Problem A → Put the rows below into a numbered list, starting at the line that contains "At which label does Persons reach its peak?" and ending at the last line of the rows. Leave out blank lines and the pictures.

The table course_processed.csv complements course_genre.csv by adding one new field/column associated with each course: DESCRIPTION.

A wordcloud generated from the course titles. A wordcloud generated from the course titles.

The ratings table is contained in ratings.csv, which consists of 233,306 rating entries, each with 3 features:

  • user: student id
  • item: course id, equivalent to COURSE_ID in course_genre.csv
  • rating: two possible values:
    • 2: the user just audited the course without completing it.
    • 3: the user completed the course and earned a certificate.
    • Other possible values, not present in the dataset: 0 or NA (no exposure), 1 (student browser course).

The user profiles are contained user_profile.csv, which consists of 33,901 user entries, each with 14 feature weights each. The weights span from 0 to 63, so I understand they are summed/aggregated values for each student, i.e., the accumulated ratings (2 or 3) of the students for each course feature. In other words, these weights seem not to be normalized.

Some test user rating data is provided in rs_content_test.csv. In total, the table has 9,402 entries with values 3 values each: user (student id), item (COURSE_ID), rating. Altogether 1000 unique users are contained, so some users have rated some courses.

Clearly, the datasets ratings.csv and course_genre.csv are the most important ones; with them, we can

  • build user profiles,
  • compute user and course similarities,
  • infer latent user and course features,
  • build recommender models, both content-based and with collaborative filtering.

Notes on Recommender Systems

Altogether, eight recommender systems have been created and deployed; these can be classified in two groups:

  • Content-based: systems in which user and course features (i.e., genres/topics) are known and used.
  • Collaborative Filtering: systems in which user and course features (i.e., genres/topics) are not known, or they are inferred.

In the following, a few notes are provided on the implemented models.

Content-Based Systems

Course Similarity Model

Course similarities are built from course text descriptions using Bags-of-Words (BoW). A similarity value is the projection of a course descriptor vector in the form of a BoW on another, i.e., the cosine similarity between both. Given the selected courses, the set of courses with the highest similarity value are found.

Problem B → According to the dataset description, how many rating entries does ratings.csv contain?

The data →
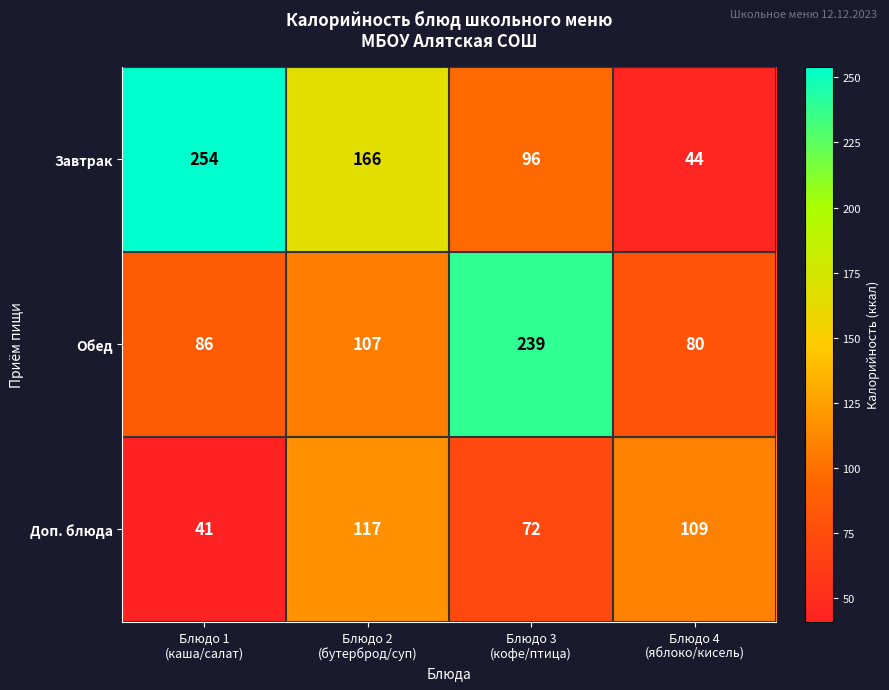

How many distinct data groups are displayed?

3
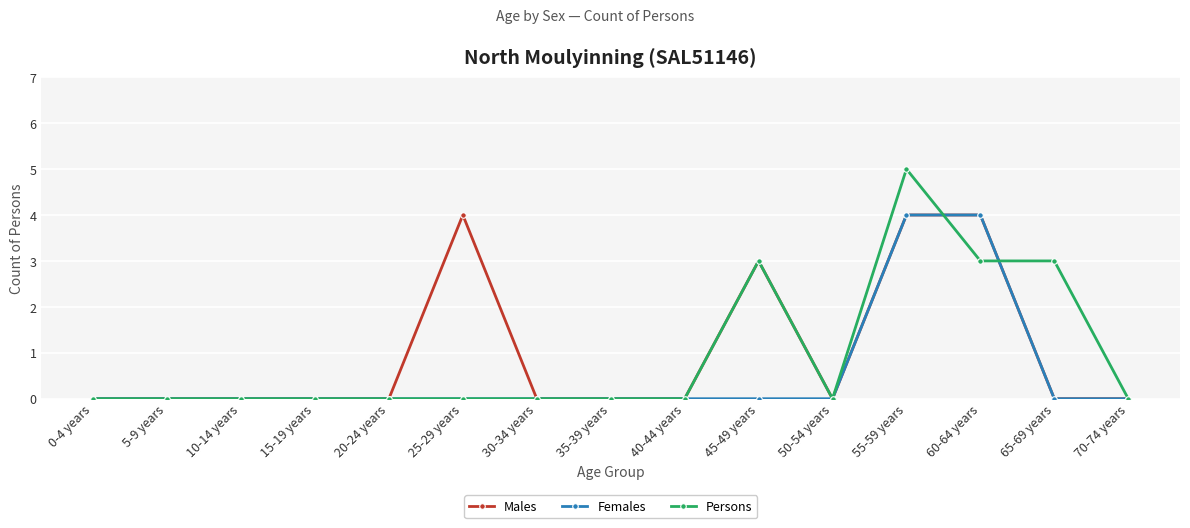

At which label does Persons reach its peak?

55-59 years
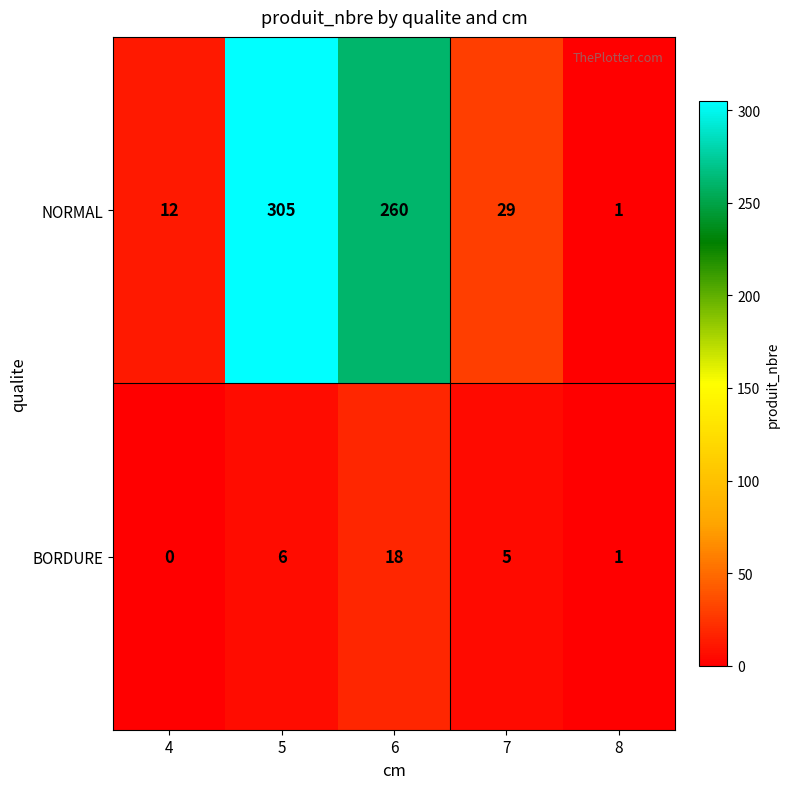

What is the approximate value of NORMAL at 7, to the nearest 5?

30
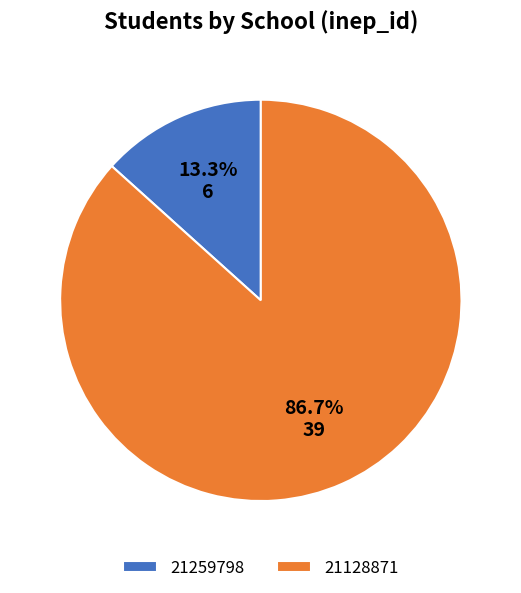

To the nearest percent, what is the difference between the largest and smallest slice percentages?

73%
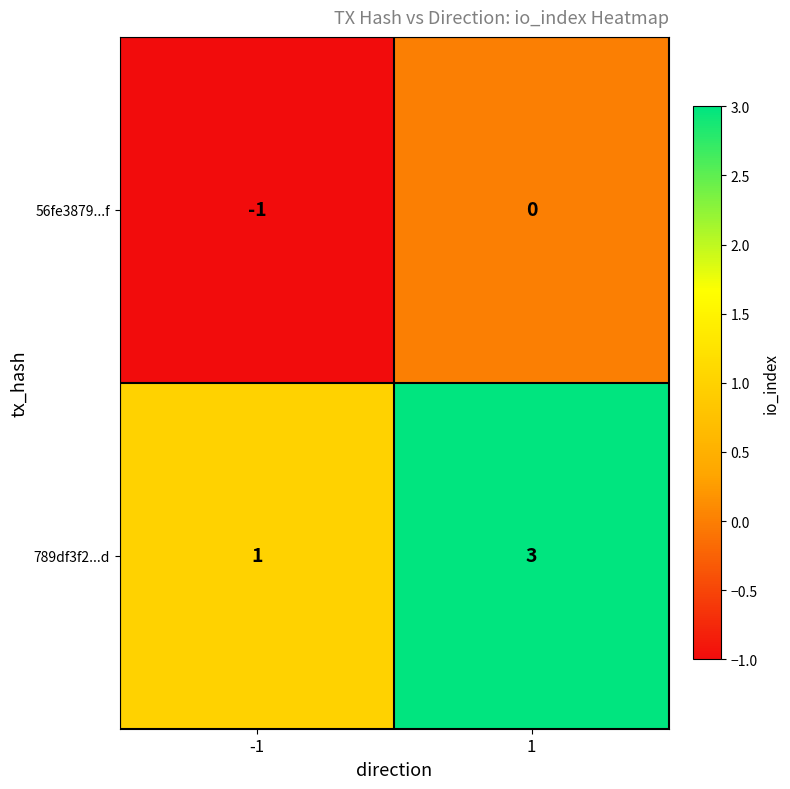

Reading right to left, list all the values displayed in this chart.

56fe3879...f: 0	-1
789df3f2...d: 3	1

Written answer A →
1. At which label does Persons reach its peak?
2. 55-59 years
3. What is the approximate value of NORMAL at 7, to the nearest 5?
4. 30
5. To the nearest percent, what is the difference between the largest and smallest slice percentages?
6. 73%
7. Reading right to left, list all the values displayed in this chart.
8. 56fe3879...f: 0	-1
9. 789df3f2...d: 3	1

Written answer B → 233,306